Text provided –
********************
Posted by AMurawa on March 17th, 2012

Looking back at Thursday’s games in the Albuquerque regional from a Friday night perspective, my thoughts turn more to Montana, Harvard, South Dakota State, and UNLV than the teams that advanced from those first round games. We will have plenty of time to enjoy Wisconsin, Vanderbilt, Baylor, and Colorado on Saturday afternoon and evening, but for right now, let’s talk about the good things that these four teams, whose seasons ended on Friday, did on Thursday and throughout the year.

  1. After struggling through a non-conference schedule, everything came together for Montana in conference play, where they ripped off 15 wins in 16 games and then swept to the Big Sky’s automatic bid in relatively easy fashion. And on Thursday, for roughly 18 minutes, they gave Wisconsin a battle. They came out hot early, scored 18 points on the first 13 possession against a stingy Badger defense and had the numerous Grizzly fans who made the trip down to support their team dreaming of big things. There were forced turnovers, acrobatic finishes and lots of excitement created early for an undermanned team. However, once the Wisconsin defense locked down, the Grizzlies went cold and headed home early. Still, this is a program that has made three straight postseasons (including two NCAA bids) under head coach Wayne Tinkle and returns 66.3% of its scoring from this year, including talented backcourt combo Will Cherry and Kareem Jamar. And clearly, Tinkle’s got the community buying into the team and is well on the way to making Montana as much a basketball school as it is a football power.
  2. What can you say about this Harvard team? First NCAA Tournament appearance in more than 60 years, a sparkling 26-4 record and at least a piece of the regular season Ivy League title for two years running. Better still, this is a program that shows all the signs of being in it for the long haul. Head coach Tommy Amaker is building for the future here, not just taking advantage of a flash in the pan. And, perhaps best of all, this has been a truly entertaining team to watch. I saw them in person twice this season and came away feeling good about the Crimson on both occasions. Amaker loses big man Keith Wright and hyper-efficient guard Oliver McNally, but they return plenty of experienced players for a team that should be the favorite in the Ivy again next year. Sophomore Laurent Rivard is an absurdly entertaining and confident shot-maker who earned the respect of Vandy’s players and fans by knocking down three after ridiculous three in the face of excellent defense. Junior forward Kyle Casey may be a bit undersized, but he cleans the glass for Amaker and just seems to be around the ball to make plays on a regular basis. Junior point guard Brandyn Curry is one of the best assist men in the nation and a scrappy defensive playmaker, while freshman Wesley Saunders is an athletic ball of energy with loads of upside. Add in the fact that Amaker has made Harvard a legitimate destination for recruits and it appears that the Crimson are on the verge of being an every-year type of team.
********************
Extracted entries –
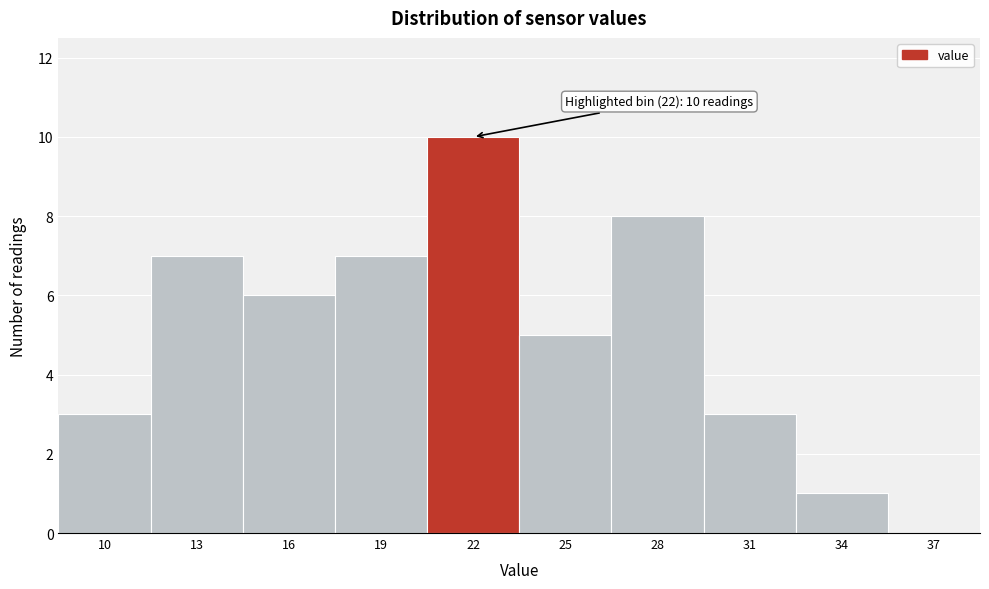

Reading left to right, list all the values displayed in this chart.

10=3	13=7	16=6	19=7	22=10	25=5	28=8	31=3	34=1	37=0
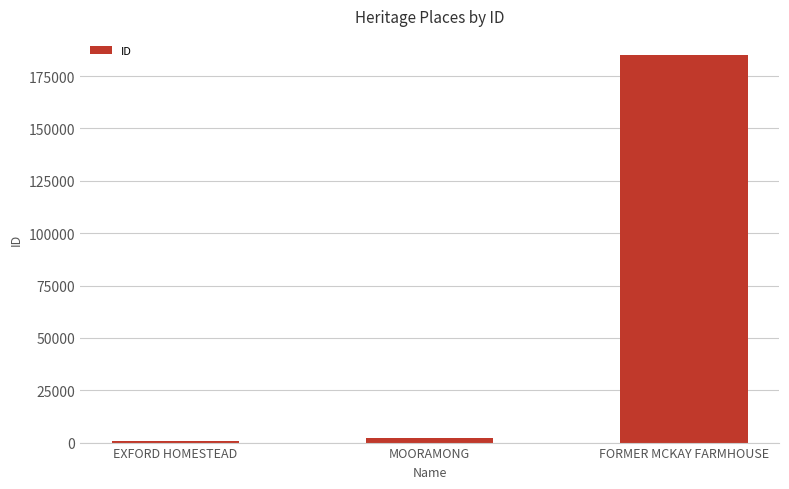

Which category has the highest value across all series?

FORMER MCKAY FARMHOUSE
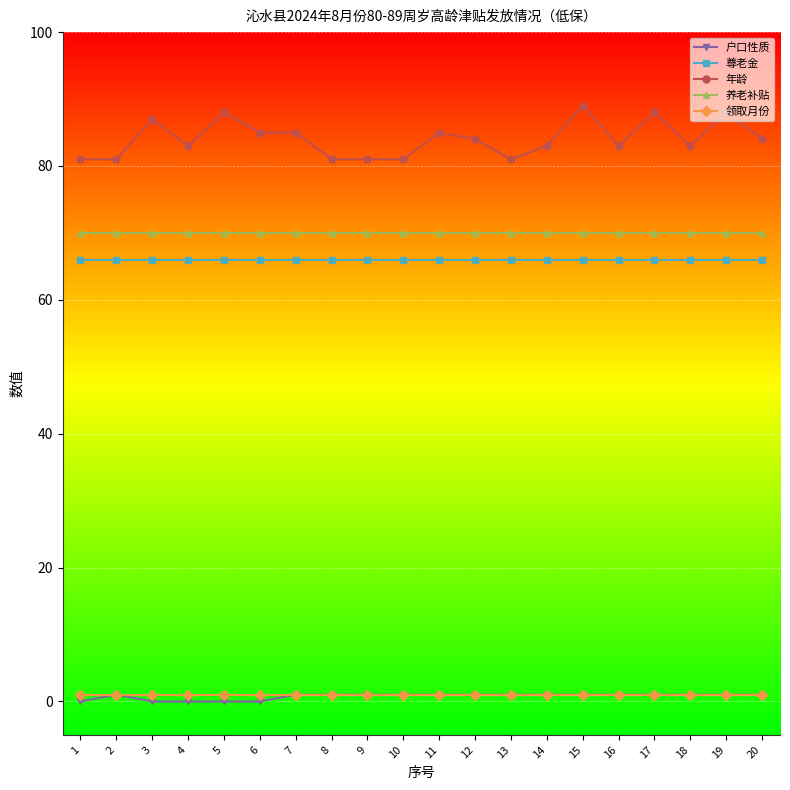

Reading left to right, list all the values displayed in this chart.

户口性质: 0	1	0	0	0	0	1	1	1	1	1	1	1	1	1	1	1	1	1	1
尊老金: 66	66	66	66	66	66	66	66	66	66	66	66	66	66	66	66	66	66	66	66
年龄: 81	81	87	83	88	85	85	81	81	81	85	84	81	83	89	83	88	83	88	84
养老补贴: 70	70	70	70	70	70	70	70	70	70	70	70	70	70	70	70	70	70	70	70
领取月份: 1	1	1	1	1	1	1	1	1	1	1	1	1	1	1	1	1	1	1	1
********************
List of tasks –
1. Put every line of the records that follow the basketball post into a Markdown table with the columns Row and Record line, numbering the rows and skipping blank lines. Leave the pictures out of the table.
2. Write the next part of the post about the teams whose seasons ended in the Albuquerque regional.

Exercise answers –
1.
| Row | Record line |
|---|---|
| 1 | Reading left to right, list all the values displayed in this chart. |
| 2 | 10=3	13=7	16=6	19=7	22=10	25=5	28=8	31=3	34=1	37=0 |
| 3 | Which category has the highest value across all series? |
| 4 | FORMER MCKAY FARMHOUSE |
| 5 | Reading left to right, list all the values displayed in this chart. |
| 6 | 户口性质: 0	1	0	0	0	0	1	1	1	1	1	1	1	1	1	1	1	1	1	1 |
| 7 | 尊老金: 66	66	66	66	66	66	66	66	66	66	66	66	66	66	66	66	66	66	66	66 |
| 8 | 年龄: 81	81	87	83	88	85	85	81	81	81	85	84	81	83	89	83	88	83	88	84 |
| 9 | 养老补贴: 70	70	70	70	70	70	70	70	70	70	70	70	70	70	70	70	70	70	70	70 |
| 10 | 领取月份: 1	1	1	1	1	1	1	1	1	1	1	1	1	1	1	1	1	1	1	1 |

2.
  3. South Dakota State may have been the darling of the Albuquerque Thursday. Not only did the scrappy Jackrabbits battle a clearly athletically superior Baylor team tooth and nail for 40 minutes, but their fans, supporting a team from the state of South Dakota in the NCAA Tournament for the first time ever, were an asset to the entire atmosphere in The Pit. Just as Baylor’s team showed up expecting to advance to the next round on the basis of their talent alone, the Bear fans strolled in from the parking lot at a leisurely rate, not even filling up their section until SDSU had run out to an early 12 point lead. Meanwhile, Jackrabbit fans made their way into the arena as early as the possibly could (the doors weren’t opened for the second session until 30 minutes before tip-off), loaded up their section and then some, and were loud and supportive throughout the game. They had plenty to cheer for as junior guard Nate Wolters led an inspired effort against one of the biggest, most athletic squads in Division I. Even after they booted away that 12-point first-half lead in a flurry of first half turnovers and seemed destined for a blowout, the Jackrabbits, fans and team alike, responded strong in the second half and at least put a good scare into the Bears. While Wolters gets most of the press, guys like sophomore reserve wing Chad White (15 points, five threes in 30 minutes), senior forward Griffan Callahan (seven points, two steals in a full 40 minutes of action), sophomore forward Jordan Dykstra (five points, three boards), junior forward Tony Fiegen (two points, five boards, five assists) and sophomore guard Brayden Carlson (nine points, five assists) deserve at least a mention, with Callahan, Fiegen and Dykstra all deserving extra props for contending with, and generally containing, the imposing Baylor frontline. In the end, it was a 27-8 record on the year for the Jackrabbits, the best in the history of the school. And with everyone but Callahan expected to return next year, South Dakota State could again claim a spot on the national stage.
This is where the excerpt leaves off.